=== Exercise data ===

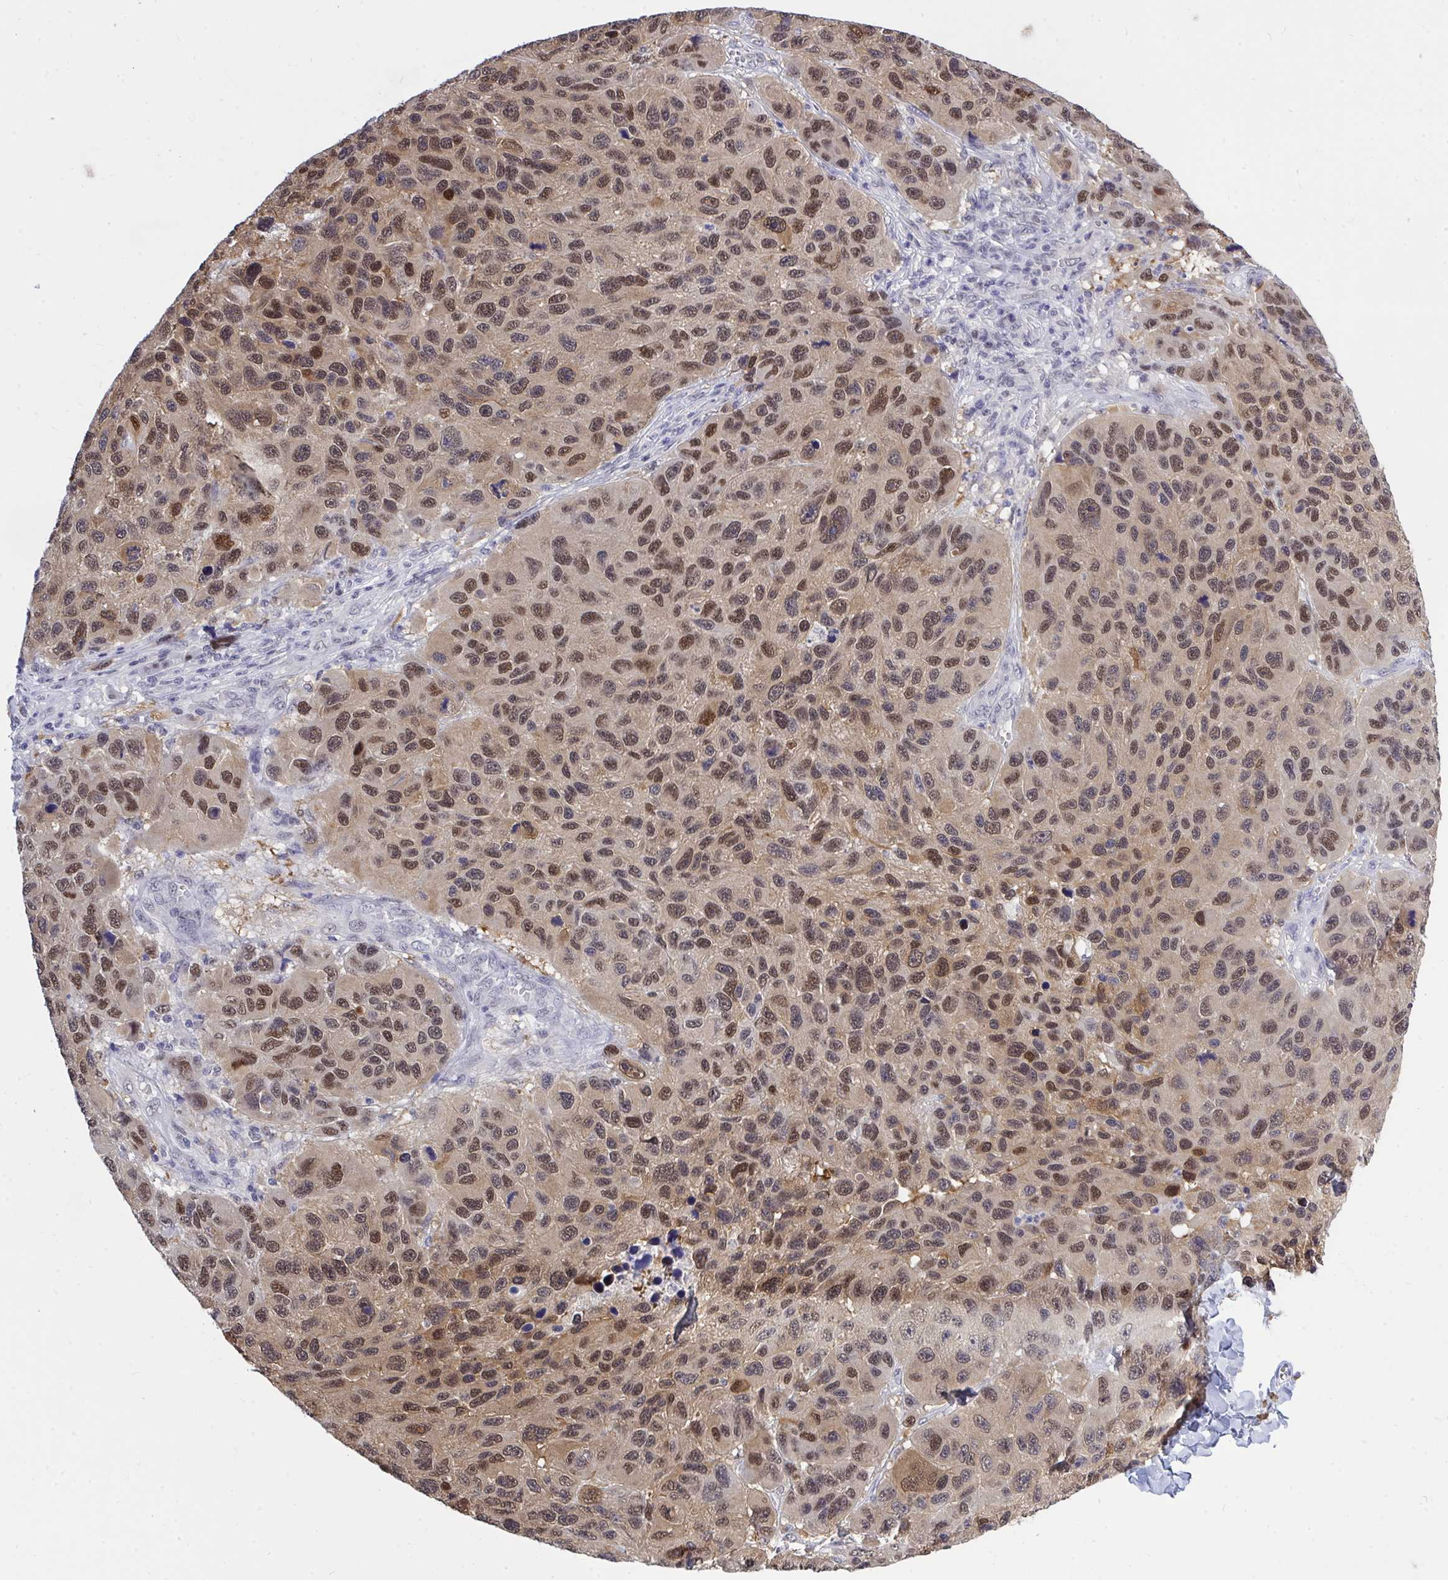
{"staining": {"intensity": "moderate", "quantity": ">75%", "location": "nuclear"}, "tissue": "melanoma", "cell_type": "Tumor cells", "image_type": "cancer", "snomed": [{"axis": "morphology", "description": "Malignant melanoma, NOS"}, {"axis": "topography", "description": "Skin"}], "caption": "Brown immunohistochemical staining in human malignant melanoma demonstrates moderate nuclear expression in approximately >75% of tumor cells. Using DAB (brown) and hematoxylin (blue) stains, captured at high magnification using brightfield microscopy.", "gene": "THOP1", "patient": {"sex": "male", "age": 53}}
--
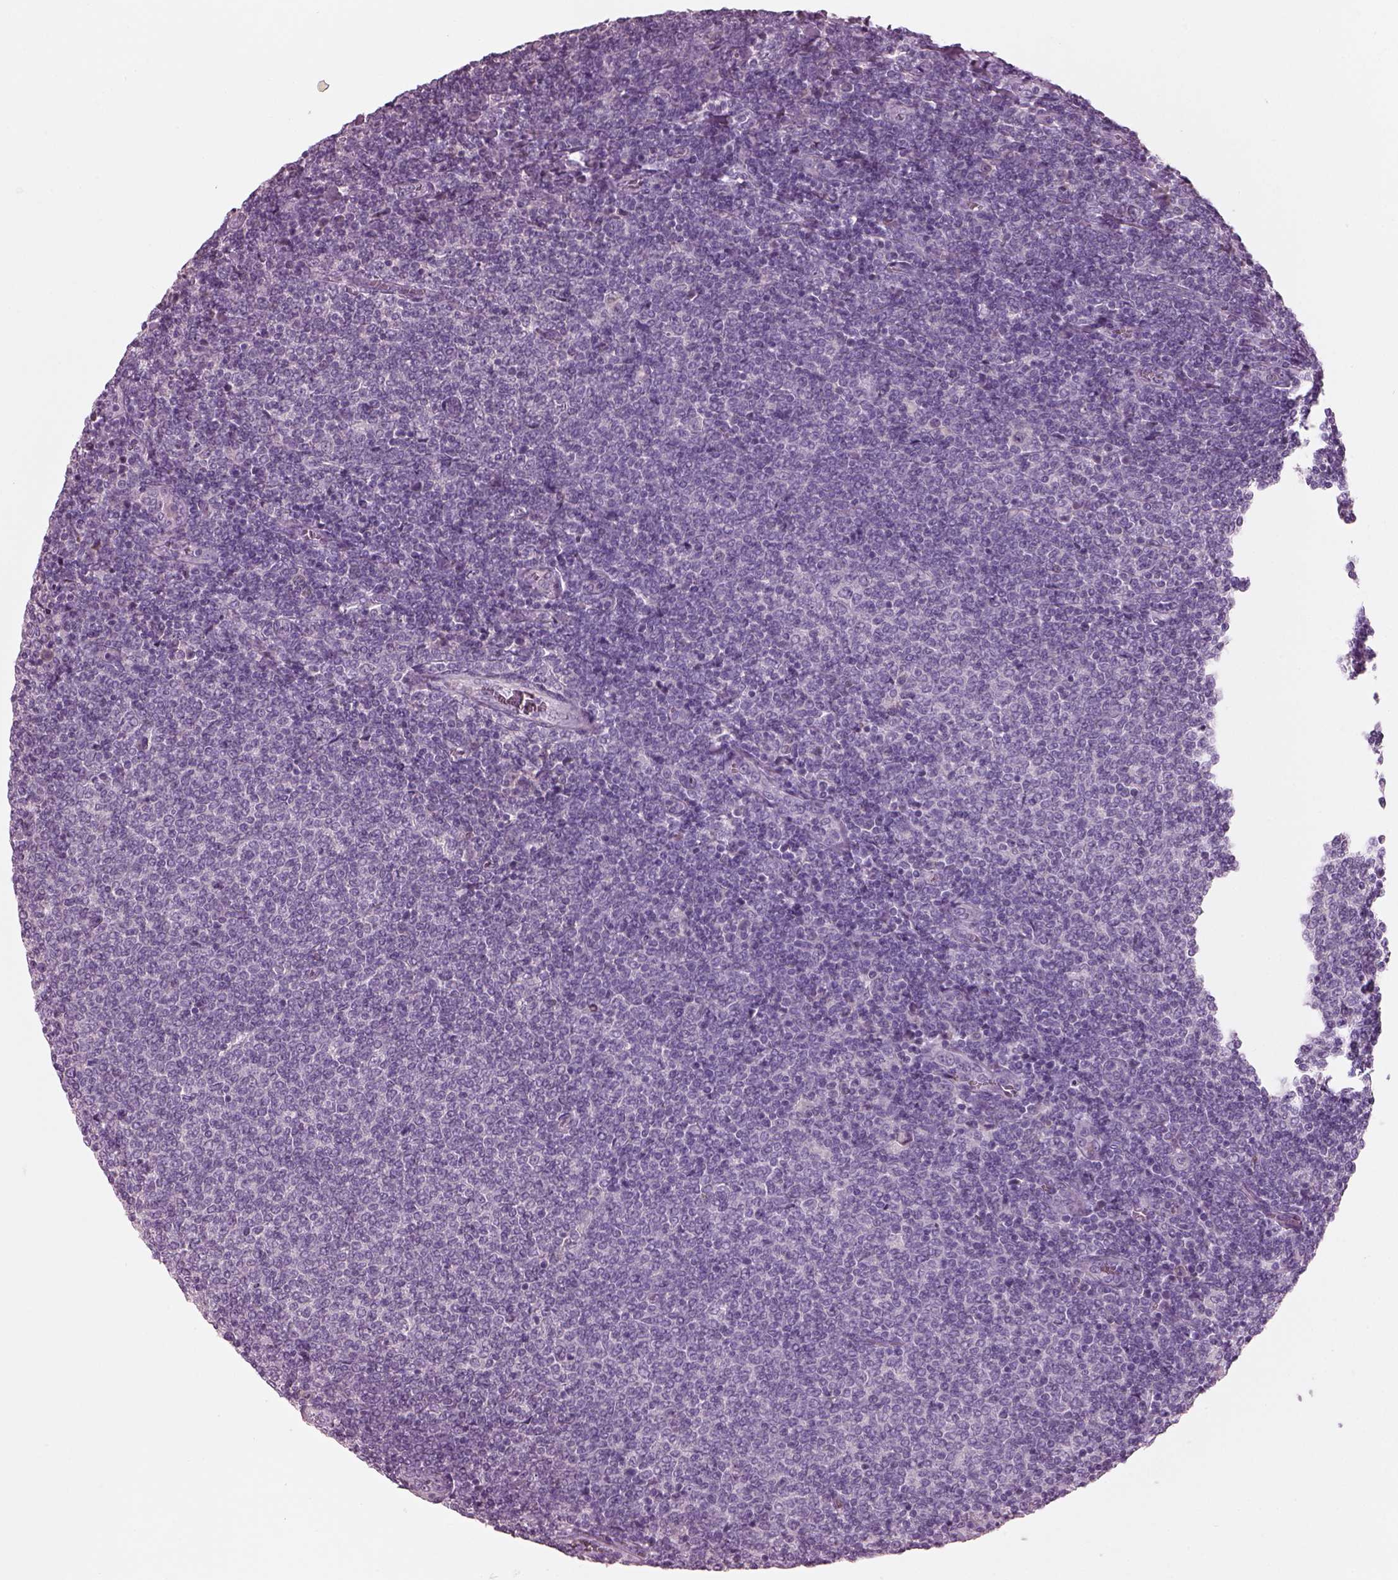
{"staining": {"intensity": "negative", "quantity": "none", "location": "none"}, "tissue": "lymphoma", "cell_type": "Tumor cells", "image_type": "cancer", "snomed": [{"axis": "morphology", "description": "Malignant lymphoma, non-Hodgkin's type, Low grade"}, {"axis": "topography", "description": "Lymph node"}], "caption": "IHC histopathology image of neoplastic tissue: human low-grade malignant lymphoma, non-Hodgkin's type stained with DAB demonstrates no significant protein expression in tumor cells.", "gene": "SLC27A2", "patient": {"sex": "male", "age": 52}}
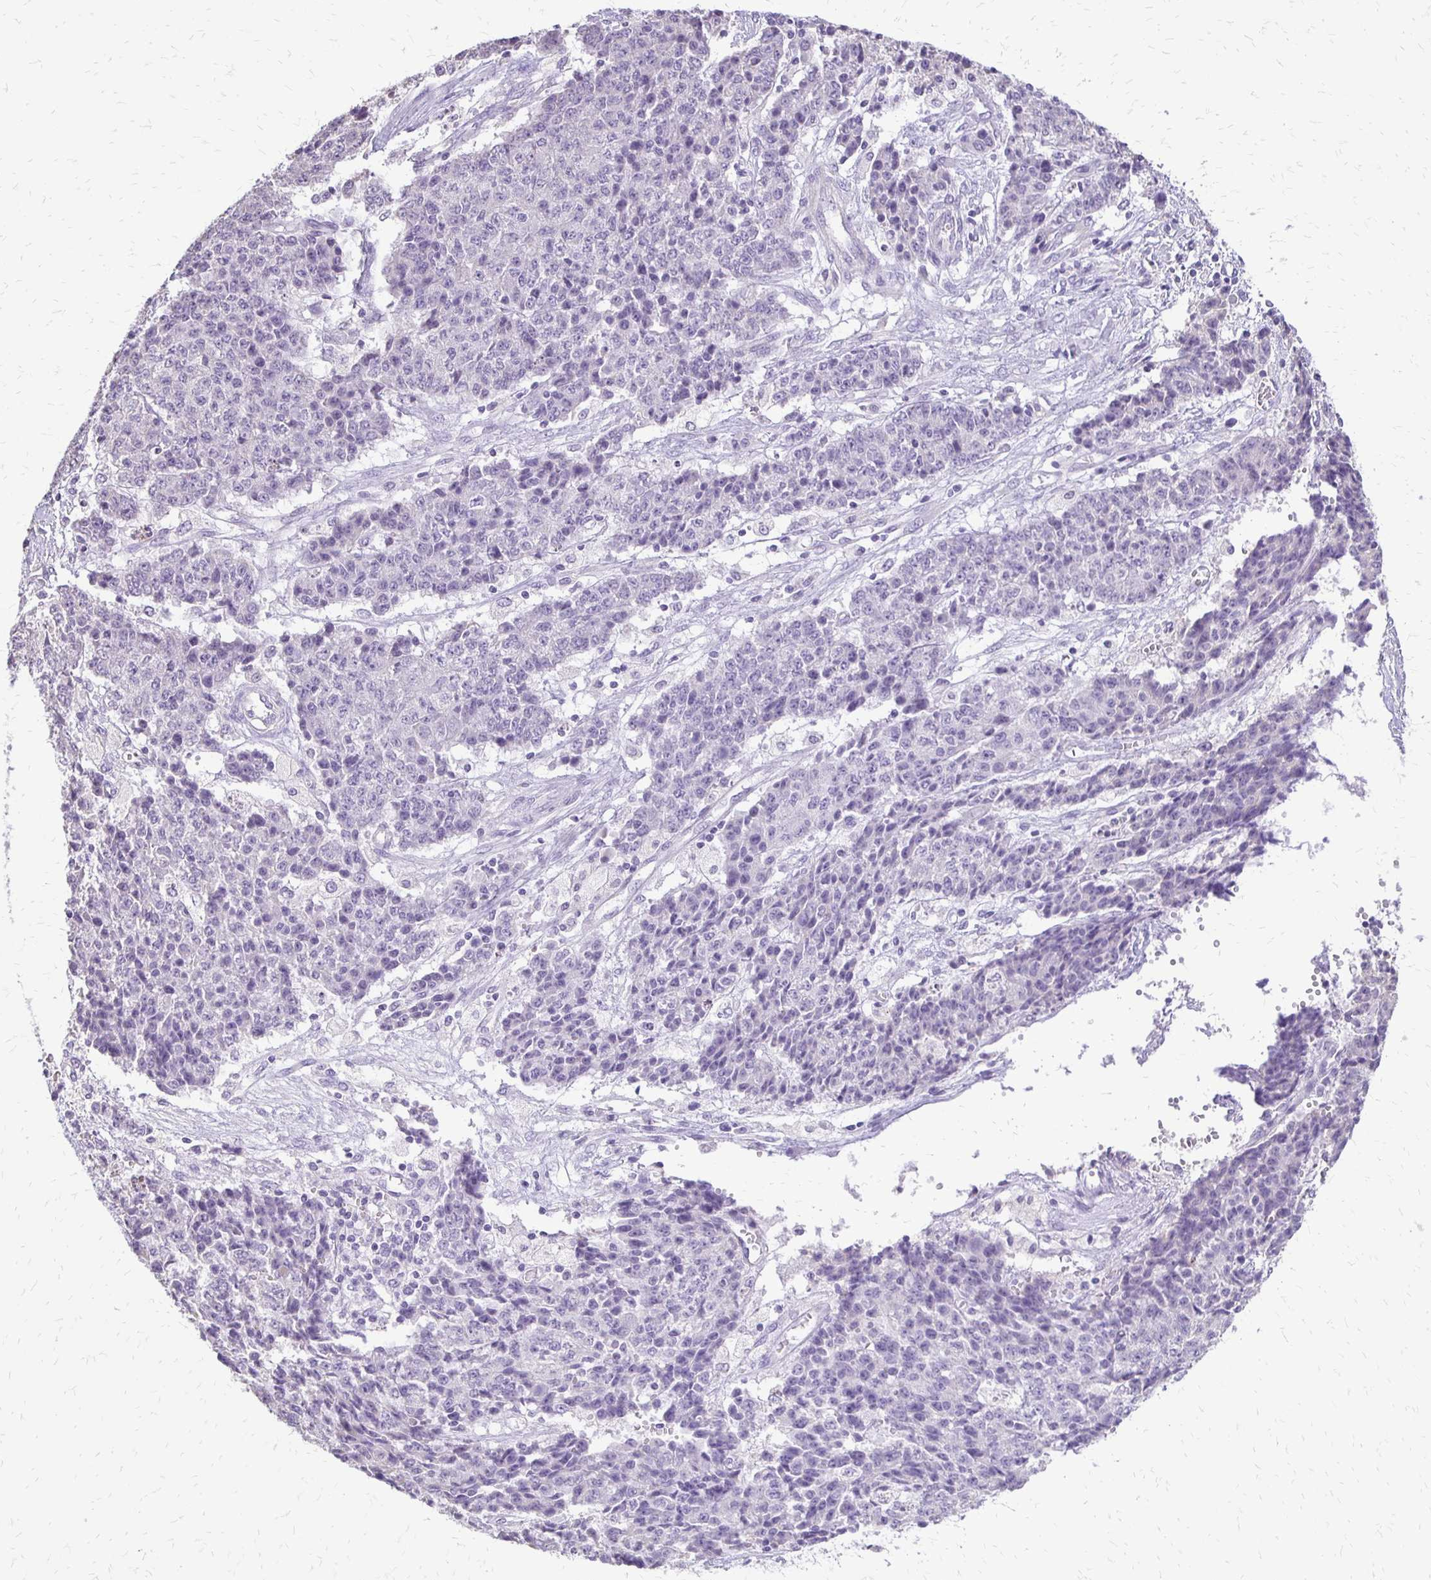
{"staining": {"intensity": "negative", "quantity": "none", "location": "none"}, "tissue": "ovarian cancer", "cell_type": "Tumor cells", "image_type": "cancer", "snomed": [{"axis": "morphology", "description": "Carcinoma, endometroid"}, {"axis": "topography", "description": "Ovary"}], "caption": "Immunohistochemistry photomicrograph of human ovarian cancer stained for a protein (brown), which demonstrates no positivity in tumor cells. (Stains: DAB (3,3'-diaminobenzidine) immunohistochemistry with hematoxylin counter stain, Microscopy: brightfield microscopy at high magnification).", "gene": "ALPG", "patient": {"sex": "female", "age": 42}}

=== Work request ===
Leaving out each picture, repeat exactly the lines above from the one that contains "non-Hodgkin's type, Low" through the one that contains "photomicrograph of human".

=== Reply to the exercise ===
{"staining": {"intensity": "negative", "quantity": "none", "location": "none"}, "tissue": "lymphoma", "cell_type": "Tumor cells", "image_type": "cancer", "snomed": [{"axis": "morphology", "description": "Malignant lymphoma, non-Hodgkin's type, Low grade"}, {"axis": "topography", "description": "Lymph node"}], "caption": "IHC histopathology image of neoplastic tissue: human low-grade malignant lymphoma, non-Hodgkin's type stained with DAB demonstrates no significant protein expression in tumor cells.", "gene": "SLC27A2", "patient": {"sex": "male", "age": 52}}
{"staining": {"intensity": "negative", "quantity": "none", "location": "none"}, "tissue": "ovarian cancer", "cell_type": "Tumor cells", "image_type": "cancer", "snomed": [{"axis": "morphology", "description": "Carcinoma, endometroid"}, {"axis": "topography", "description": "Ovary"}], "caption": "Immunohistochemistry photomicrograph of human ovarian cancer stained for a protein (brown), which demonstrates no positivity in tumor cells. (Stains: DAB (3,3'-diaminobenzidine) immunohistochemistry with hematoxylin counter stain, Microscopy: brightfield microscopy at high magnification).", "gene": "ALPG", "patient": {"sex": "female", "age": 42}}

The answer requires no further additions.